No ya, pues, la libertad; ni siquiera la mera subsistencia de los individuos queda asegurada por el mercado. Incluso en los países más prósperos y democráticos se revela incapaz de proporcionar a la población bienes tan primarios como la alimentación o la vivienda (y ello porque tampoco puede garantizar su trabajo). Para atender las necesidades básicas en sanidad o instrucción, los Estados occidentales de bienestar se ven obligados a rescatarlas en lo posible del orden mercantil. Cuesta así esfuerzo entender que se denomine orden a lo que sólo puede funcionar a expensas del más absoluto desorden. Es un misterio que sea bastante corregir el mercado cuando aquello que dice procurar, incluso en su grado mínimo, exige. intervenir por sistema contra el mercado. Para advertir todo esto no se requiere el título de ministro, ni de economista ni de socialista; basta con el de ser racional. Pues podría ser que el ministerio quedara demasiado alto, el socialismo fuera una caricatura y la macroeconomía no sirviera, por lo general, más que para encubrir la microrracionalidad y la minihumanidad de los economistas.

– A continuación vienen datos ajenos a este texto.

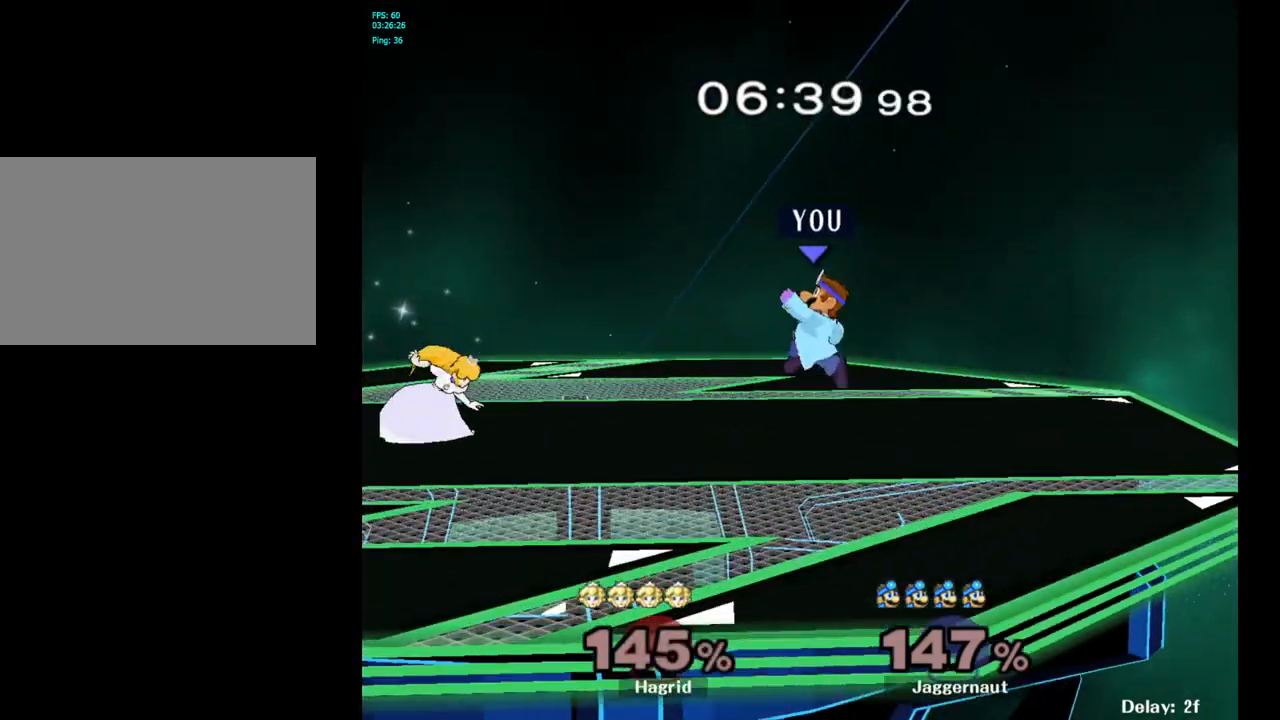
{"buttons": [], "left_stick": "left", "right_stick": "center", "events": [[67, "Y", "up"], [183, "B", "down"], [300, "B", "up"], [483, "left_stick", "left"]]}
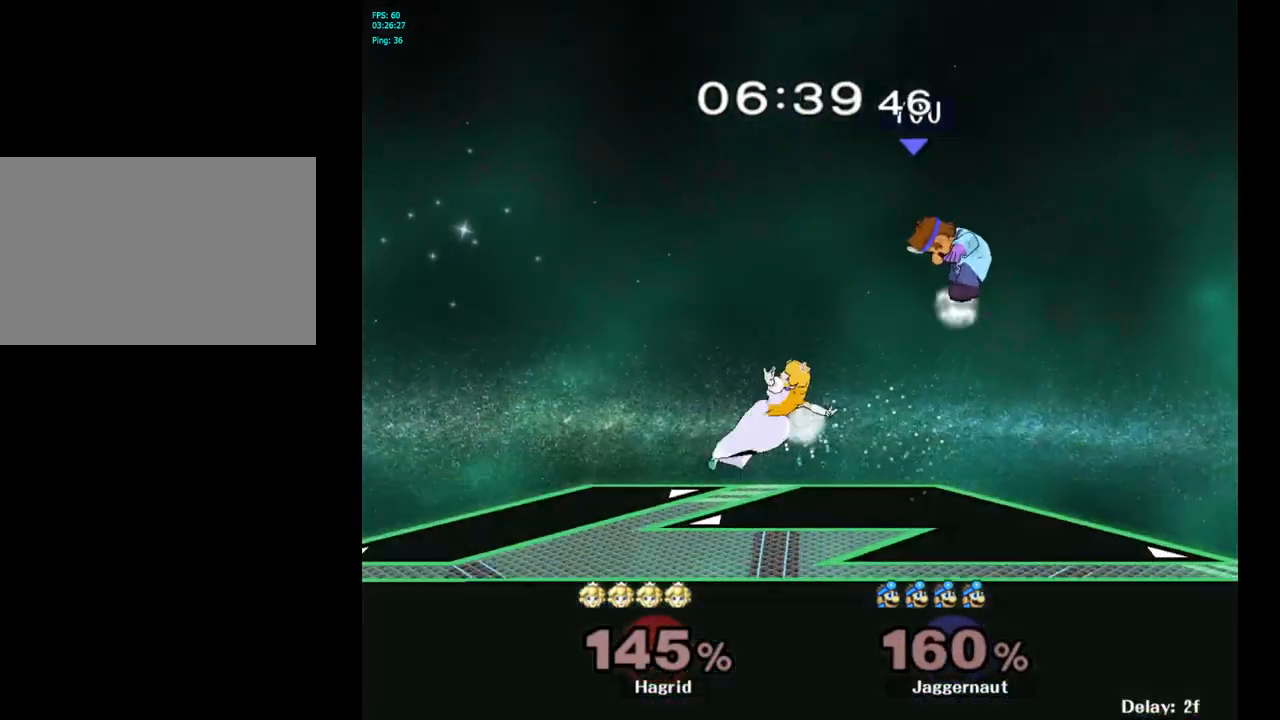
{"buttons": [], "left_stick": "left", "right_stick": "center", "events": [[350, "left_stick", "center"], [500, "left_stick", "left"]]}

¿Habrá que seguir adelante? No merecerá la pena apurar la defensa de un Marx que, a juicio del teórico tafallés, tan sólo tuvo ciertas apetencias de científico y que "en algún sentido lo era mucho más que algunos socialistas". El último misterio penoso nos aguarda al final del discurso: a falta de saber más firme, el señor ministro propone un "rearme ideológico" basado en la reconsideración de los aspectos éticos del socialismo. Si de veras los reconsiderase observaría que la ética socialista resulta incompatible con el ethos del mercado. Los viejos valores de solidaridad, cooperación, tendencia a la igualdad y eliminación de la pobreza son, desde luego, valores buenos; pero tan buenos como que son exactamente los contrarios a los valores mercantiles. Así que la ética predicada por el señor ministro, bastante más pro que contra el mercado, ni es de los principios ni de las responsabilidades. Es nada más que una ética mentirosa, imposible. Una ética deshonesta.

Aurelio Arteta es profesor de Filosofía de la Universidad del País Vasco.